Nebraska ranks 5th nationally in childhood obesity.
One of the ways Dipti Dev and her team are working to prevent childhood obesity is through an innovative, research-based curriculum to help children eat healthy foods.
Obesity prevention needs to start in early childhood, said Dev, Nebraska Extension child health behaviors specialist. That is why her research focuses on children ages 2 to 5 in childcare settings, where many young children spend the majority of their day.
I am very passionate because I feel that I can improve the lives of young children. Dipti Dev
"Children develop their likes and dislikes of food early," she said. If preschoolers are offered a variety of fruits, vegetables, whole grain, dairy, and lean protein foods while in childcare and enjoy them, they are more likely to eat healthier foods as teenagers and adults.
The curriculum, Ecological Approach to (EAT)-Family Style Dining, focuses on improving the childcare mealtime environment and family engagement. Childcare providers sit and eat meals together with the children. The children select their own portions and serve themselves, which, research indicates, makes children more likely to try new foods and to eat based on their hunger cues.

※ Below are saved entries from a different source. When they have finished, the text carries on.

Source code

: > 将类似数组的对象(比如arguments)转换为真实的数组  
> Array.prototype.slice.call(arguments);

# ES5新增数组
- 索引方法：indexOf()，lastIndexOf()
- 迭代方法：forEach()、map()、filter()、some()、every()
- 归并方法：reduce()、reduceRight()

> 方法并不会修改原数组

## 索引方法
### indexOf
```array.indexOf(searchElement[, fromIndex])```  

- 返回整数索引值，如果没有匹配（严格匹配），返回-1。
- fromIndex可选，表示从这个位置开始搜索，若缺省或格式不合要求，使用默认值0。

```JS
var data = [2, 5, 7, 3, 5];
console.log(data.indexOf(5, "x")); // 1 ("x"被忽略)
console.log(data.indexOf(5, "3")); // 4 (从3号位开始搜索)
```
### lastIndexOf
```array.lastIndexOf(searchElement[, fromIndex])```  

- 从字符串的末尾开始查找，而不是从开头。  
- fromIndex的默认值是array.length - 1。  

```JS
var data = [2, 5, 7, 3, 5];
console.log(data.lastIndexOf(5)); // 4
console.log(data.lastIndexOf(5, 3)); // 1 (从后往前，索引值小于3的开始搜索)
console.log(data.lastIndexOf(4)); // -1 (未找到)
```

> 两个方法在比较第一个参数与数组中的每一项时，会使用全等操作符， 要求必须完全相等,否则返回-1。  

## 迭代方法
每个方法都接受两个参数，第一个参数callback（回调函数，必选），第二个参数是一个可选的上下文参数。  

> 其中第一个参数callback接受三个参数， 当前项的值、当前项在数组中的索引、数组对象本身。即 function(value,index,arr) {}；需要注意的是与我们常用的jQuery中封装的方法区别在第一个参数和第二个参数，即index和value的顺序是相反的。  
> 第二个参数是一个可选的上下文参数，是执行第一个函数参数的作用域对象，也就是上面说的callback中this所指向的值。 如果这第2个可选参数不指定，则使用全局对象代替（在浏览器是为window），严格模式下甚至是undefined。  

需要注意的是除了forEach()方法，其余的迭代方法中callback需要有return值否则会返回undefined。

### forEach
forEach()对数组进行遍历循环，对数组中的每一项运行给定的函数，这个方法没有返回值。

The curriculum includes engaging videos that illustrate seven topics. Extension educators serve as "coaches" for the childcare providers.
Assistant professor in Child, Youth and Family Studies at the University of Nebraska–Lincoln, Dev is nationally known for her obesity prevention work. She has received several grants, including a USDA grant to implement the curriculum statewide and evaluate its effectiveness.

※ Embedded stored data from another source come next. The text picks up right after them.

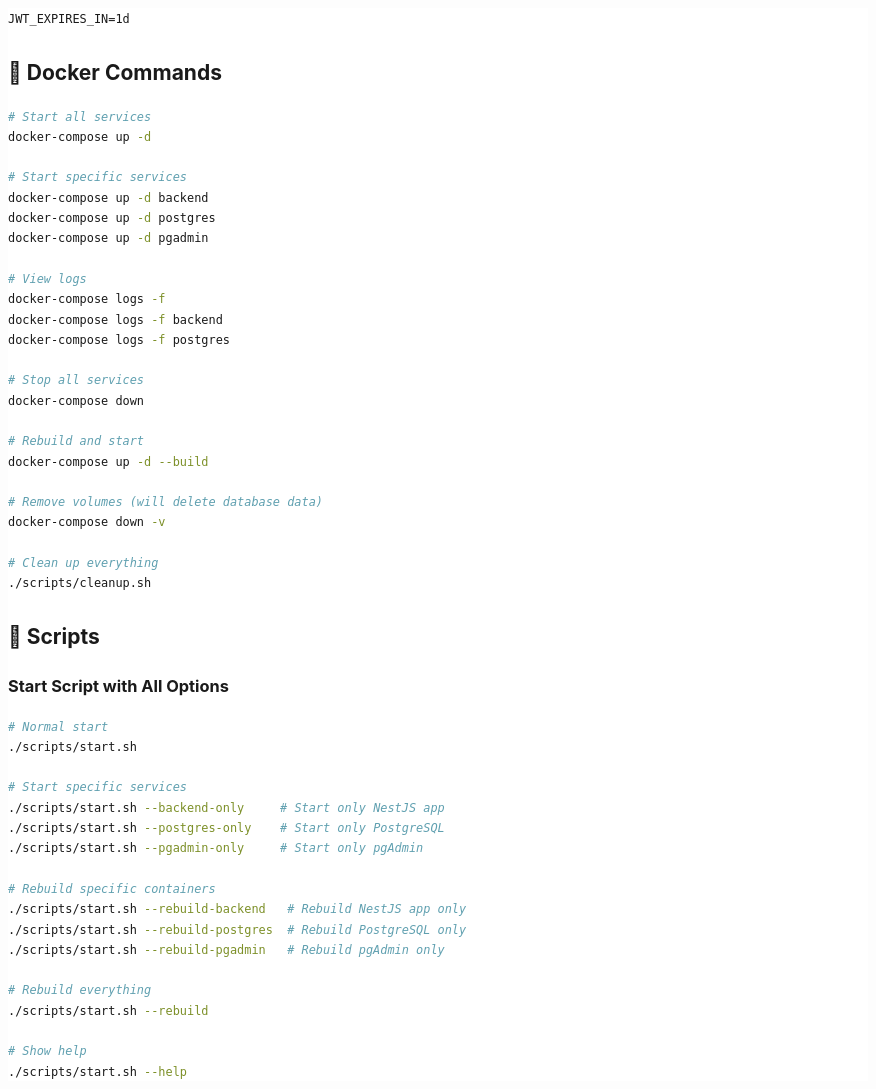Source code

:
 ```env
JWT_EXPIRES_IN=1d
```

## 🐳 Docker Commands

```bash
# Start all services
docker-compose up -d

# Start specific services
docker-compose up -d backend
docker-compose up -d postgres
docker-compose up -d pgadmin

# View logs
docker-compose logs -f
docker-compose logs -f backend
docker-compose logs -f postgres

# Stop all services
docker-compose down

# Rebuild and start
docker-compose up -d --build

# Remove volumes (will delete database data)
docker-compose down -v

# Clean up everything
./scripts/cleanup.sh
```

## 🔧 Scripts

### Start Script with All Options
```bash
# Normal start
./scripts/start.sh

# Start specific services
./scripts/start.sh --backend-only     # Start only NestJS app
./scripts/start.sh --postgres-only    # Start only PostgreSQL
./scripts/start.sh --pgadmin-only     # Start only pgAdmin

# Rebuild specific containers
./scripts/start.sh --rebuild-backend   # Rebuild NestJS app only
./scripts/start.sh --rebuild-postgres  # Rebuild PostgreSQL only
./scripts/start.sh --rebuild-pgadmin   # Rebuild pgAdmin only

# Rebuild everything
./scripts/start.sh --rebuild

# Show help
./scripts/start.sh --help
```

Through the grant, Dev is also working with collaborators in the College of Engineering and the Raikes School of Computer Science to develop a Sensi-Plate that will measure a child's food consumption electronically. This plate will serve as an objective method to evaluate the impact of childhood obesity prevention programs.

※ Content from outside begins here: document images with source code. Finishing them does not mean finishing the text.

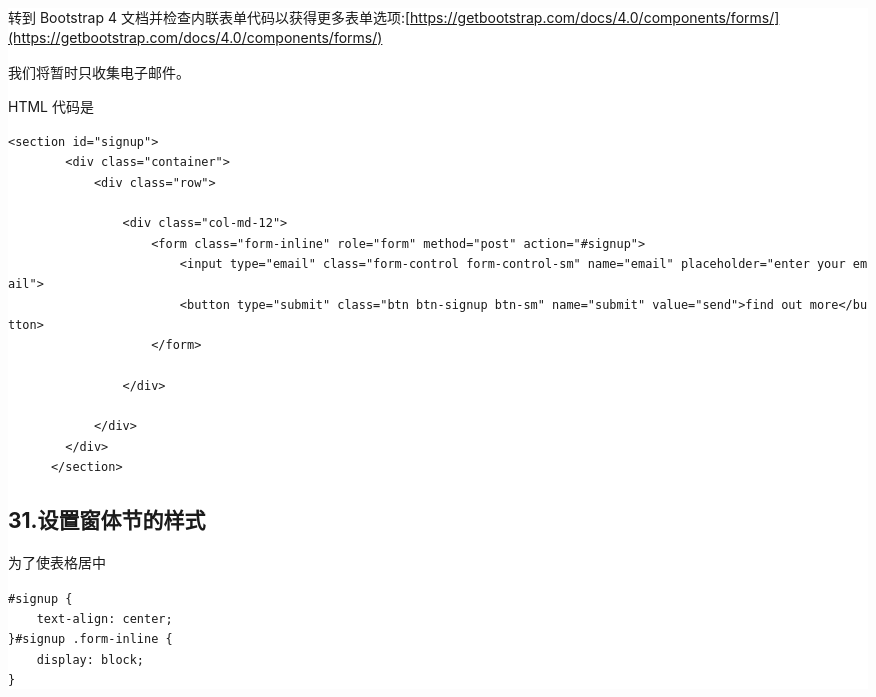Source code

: 转到 Bootstrap 4 文档并检查内联表单代码以获得更多表单选项:[https://getbootstrap.com/docs/4.0/components/forms/](https://getbootstrap.com/docs/4.0/components/forms/)

我们将暂时只收集电子邮件。

HTML 代码是

```
<section id="signup">
        <div class="container">
            <div class="row">

                <div class="col-md-12">
                    <form class="form-inline" role="form" method="post" action="#signup">
                        <input type="email" class="form-control form-control-sm" name="email" placeholder="enter your email">
                        <button type="submit" class="btn btn-signup btn-sm" name="submit" value="send">find out more</button>
                    </form>

                </div>

            </div>  
        </div>
      </section>
```

## 31.设置窗体节的样式

为了使表格居中

```
#signup {
    text-align: center;
}#signup .form-inline {
    display: block;
}
```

"Two of the primary reasons for obesity are an unhealthy diet and lack of physical activity," Dev said. "By improving the nutrition and physical activity environment and paying attention to children from low-income families and rural contexts, we can promote children's healthy behaviors."
Her research underscores the role of childcare providers in shaping children's healthy behaviors and improving the nutrition and physical activity environment.
Dev is the recipient of the 2017 National USDA Family Life and Human Development State Extension Specialist Early Achievement Award.
4-H programs focus on making healthy food choices
Nebraska 4-H has a variety of programs that focus on healthy living, including nutrition, diet, food preparation and making healthy choices.
Of youth in these programs…
- 89 percent said they know the value of a healthy diet.
- 85 percent reported plans to encourage their families to eat meals together.
- 84 percent of youth in the iCook afterschool program reported that by participating they learned that they really liked to cook.
- 87 percent of those participating in the Food Smart Families program said they learned what makes a balanced diet, and 91 percent reported learning how to make healthier food.